Commodity Derivative Contracts
We enter into oil derivative contracts to provide an economic hedge of our exposure to commodity price risk associated with anticipated future oil production and to provide more certainty to our future cash flows. We do not hold or issue derivative financial instruments for trading purposes. Generally, these contracts have consisted of various combinations of price floors, collars, three-way collars, fixed-price swaps, fixed-price swaps enhanced with a sold put, and basis swaps. The production that we hedge has varied from year to year depending on our levels of debt, financial strength, and expectation of future commodity prices. In order to provide a level of price protection to a portion of our oil production, we have hedged a portion of our estimated oil production through 2018 using both NYMEX and LLS fixed-price swaps, collars and three-way collars. Additionally, with the recent improvement in the basis differential between LLS and WTI pricing, we entered into basis swap contracts to lock-in that differential for a portion of our estimated oil production beginning December 2017 through the first half of 2018. Currently, our hedges in place for 2018 represent roughly half of our third quarter 2017 production levels. Depending on market conditions, we may continue to add to our existing 2018 hedges, and we may start to layer in hedges for 2019. See also Note 5, Commodity Derivative Contracts, and Note 6, Fair Value Measurements, to the Unaudited Condensed Consolidated Financial Statements for additional information regarding our commodity derivative contracts.
All of the mark-to-market valuations used for our commodity derivatives are provided by external sources. We manage and control market and counterparty credit risk through established internal control procedures that are reviewed on an ongoing basis. We attempt to minimize credit risk exposure to counterparties through formal credit policies, monitoring procedures and diversification. All of our commodity derivative contracts are with parties that are lenders under our senior secured bank credit facility (or affiliates of such lenders). We have included an estimate of nonperformance risk in the fair value measurement of our commodity derivative contracts, which we have measured for nonperformance risk based upon credit default swaps or credit spreads.
32
For accounting purposes, we do not apply hedge accounting treatment to our commodity derivative contracts. This means that any changes in the fair value of these commodity derivative contracts will be charged to earnings instead of charging the effective portion to other comprehensive income and the ineffective portion to earnings.
At September 30, 2017, our commodity derivative contracts were recorded at their fair value, which was a net liability of $20.9 million, a $25.3 million decrease from the $4.4 million net asset recorded at June 30, 2017, and a $48.4 million decrease from the $69.3 million net liability recorded at December 31, 2016. Changes in this value are comprised of the expiration of commodity derivative contracts during the three and nine months ended September 30, 2017, new commodity derivative contracts entered into during 2017 for future periods, and to the changes in oil futures prices between December 31, 2016 and September 30, 2017.

——————————

Required action 1: According to the commodity derivatives passage, who provides the mark-to-market valuations used for the commodity derivatives?
Required action 2: Retype everything in the commodity derivatives passage from "All of the mark-to-market" down to "or credit spreads.".
The items that follow are separate material, unrelated to the commodity derivatives passage.

Data drawn from a collection
——————————

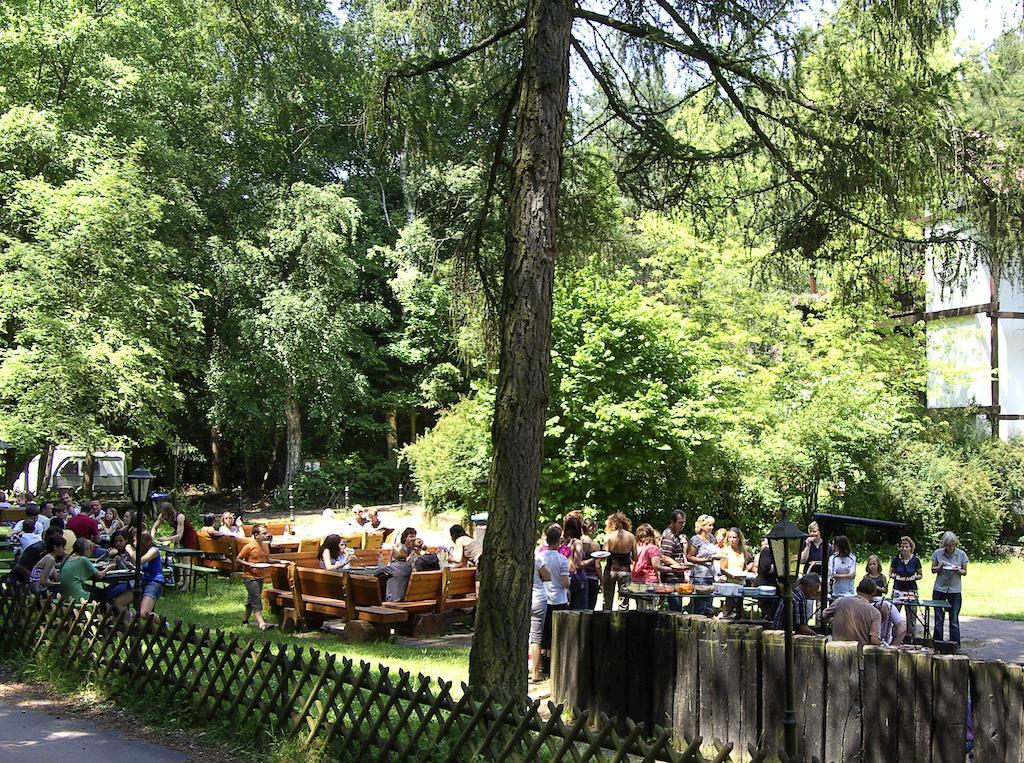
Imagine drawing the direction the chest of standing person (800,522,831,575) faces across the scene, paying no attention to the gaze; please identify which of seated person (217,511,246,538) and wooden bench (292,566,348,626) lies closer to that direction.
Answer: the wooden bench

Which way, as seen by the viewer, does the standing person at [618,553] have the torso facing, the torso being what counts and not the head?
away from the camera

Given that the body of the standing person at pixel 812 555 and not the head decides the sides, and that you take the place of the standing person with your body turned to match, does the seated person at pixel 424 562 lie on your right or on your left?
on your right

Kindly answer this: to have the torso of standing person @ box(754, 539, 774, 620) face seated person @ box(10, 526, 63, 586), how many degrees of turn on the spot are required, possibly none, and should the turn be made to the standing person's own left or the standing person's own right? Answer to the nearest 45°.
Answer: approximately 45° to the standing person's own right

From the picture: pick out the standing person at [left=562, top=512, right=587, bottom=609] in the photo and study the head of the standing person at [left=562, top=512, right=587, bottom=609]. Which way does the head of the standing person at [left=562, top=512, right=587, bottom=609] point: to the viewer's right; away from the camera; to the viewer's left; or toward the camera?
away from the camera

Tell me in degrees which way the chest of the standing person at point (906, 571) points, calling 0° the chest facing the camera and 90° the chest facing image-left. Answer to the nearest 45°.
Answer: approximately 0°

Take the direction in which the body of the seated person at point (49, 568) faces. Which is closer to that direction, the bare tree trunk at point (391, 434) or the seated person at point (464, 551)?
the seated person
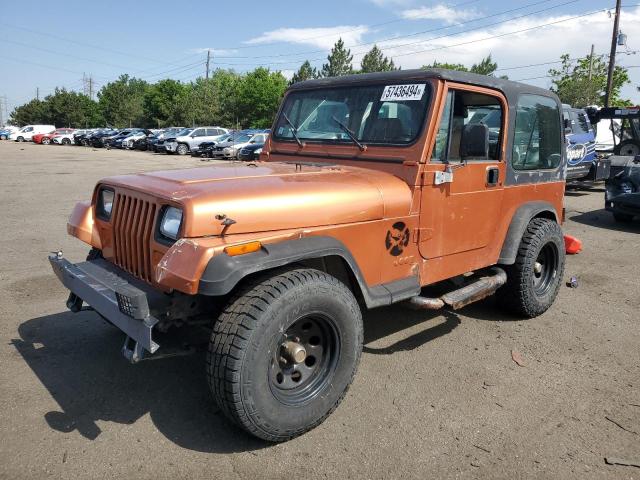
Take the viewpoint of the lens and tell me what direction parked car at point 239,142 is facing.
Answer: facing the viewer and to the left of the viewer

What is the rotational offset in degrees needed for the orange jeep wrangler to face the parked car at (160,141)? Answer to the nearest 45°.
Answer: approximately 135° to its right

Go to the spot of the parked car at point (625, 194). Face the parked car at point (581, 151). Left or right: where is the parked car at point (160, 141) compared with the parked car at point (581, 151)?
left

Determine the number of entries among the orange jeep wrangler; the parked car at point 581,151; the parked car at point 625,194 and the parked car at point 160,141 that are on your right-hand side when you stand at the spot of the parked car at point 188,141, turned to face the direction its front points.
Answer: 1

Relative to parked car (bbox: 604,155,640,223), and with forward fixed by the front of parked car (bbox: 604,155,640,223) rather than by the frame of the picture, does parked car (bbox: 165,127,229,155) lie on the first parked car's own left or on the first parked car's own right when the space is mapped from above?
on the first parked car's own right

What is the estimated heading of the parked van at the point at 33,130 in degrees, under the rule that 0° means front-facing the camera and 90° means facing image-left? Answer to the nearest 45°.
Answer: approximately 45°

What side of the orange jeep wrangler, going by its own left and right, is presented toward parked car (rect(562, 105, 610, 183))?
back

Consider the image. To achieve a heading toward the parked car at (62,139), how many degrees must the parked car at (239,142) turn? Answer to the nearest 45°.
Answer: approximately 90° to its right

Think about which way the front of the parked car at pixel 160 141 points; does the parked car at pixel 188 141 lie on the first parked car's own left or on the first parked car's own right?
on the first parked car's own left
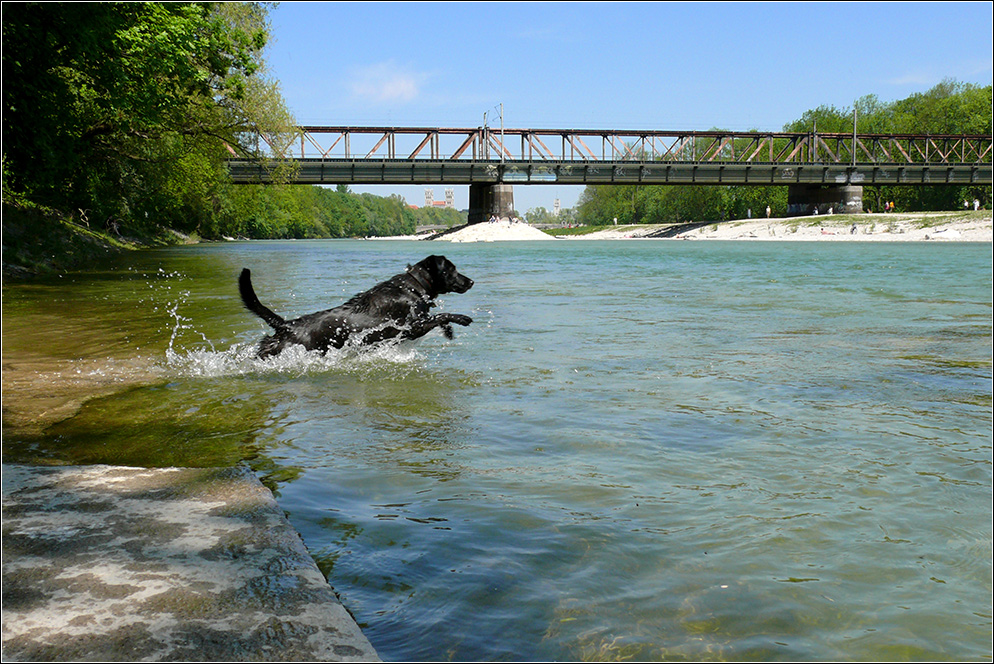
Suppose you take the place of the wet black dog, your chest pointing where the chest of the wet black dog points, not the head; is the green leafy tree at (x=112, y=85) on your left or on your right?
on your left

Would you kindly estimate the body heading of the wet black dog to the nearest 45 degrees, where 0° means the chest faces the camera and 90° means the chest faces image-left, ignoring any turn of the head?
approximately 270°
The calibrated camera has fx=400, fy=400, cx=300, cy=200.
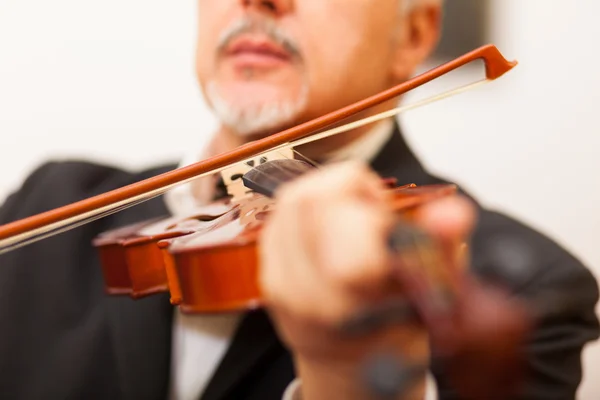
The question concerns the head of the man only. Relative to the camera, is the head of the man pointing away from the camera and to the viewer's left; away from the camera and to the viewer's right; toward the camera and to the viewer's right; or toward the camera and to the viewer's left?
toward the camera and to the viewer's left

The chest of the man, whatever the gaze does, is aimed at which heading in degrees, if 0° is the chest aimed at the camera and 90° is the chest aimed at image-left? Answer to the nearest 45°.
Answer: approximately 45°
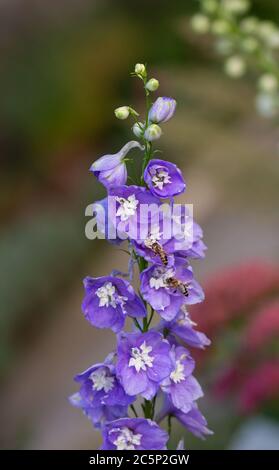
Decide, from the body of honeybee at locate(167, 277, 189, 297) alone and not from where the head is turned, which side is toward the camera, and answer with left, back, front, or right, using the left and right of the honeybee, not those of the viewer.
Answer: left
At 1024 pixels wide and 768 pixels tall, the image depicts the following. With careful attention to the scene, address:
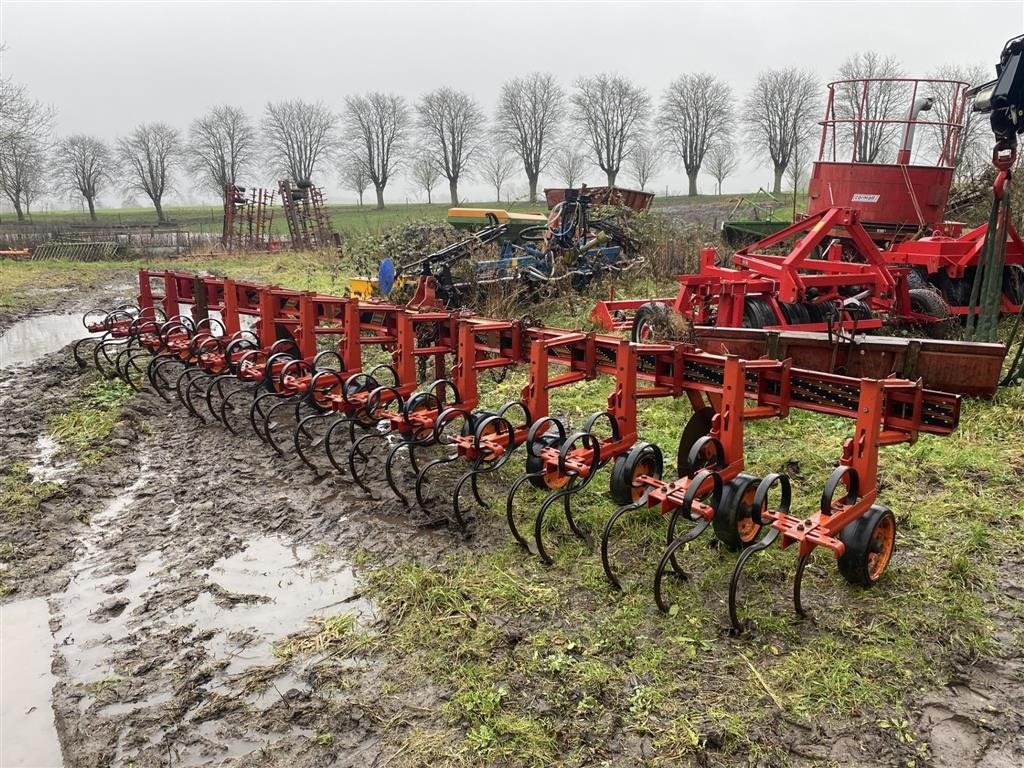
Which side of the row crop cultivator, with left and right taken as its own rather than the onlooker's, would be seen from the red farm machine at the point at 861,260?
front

——————————

Response 1: External sources.

Response 2:
All of the mark-to-market valuations used for our commodity derivatives are provided by external sources. We manage and control market and counterparty credit risk through established internal control procedures that are reviewed on an ongoing basis. We attempt to minimize credit risk exposure to counterparties through formal credit policies, monitoring procedures and diversification. All of our commodity derivative contracts are with parties that are lenders under our senior secured bank credit facility (or affiliates of such lenders). We have included an estimate of nonperformance risk in the fair value measurement of our commodity derivative contracts, which we have measured for nonperformance risk based upon credit default swaps or credit spreads.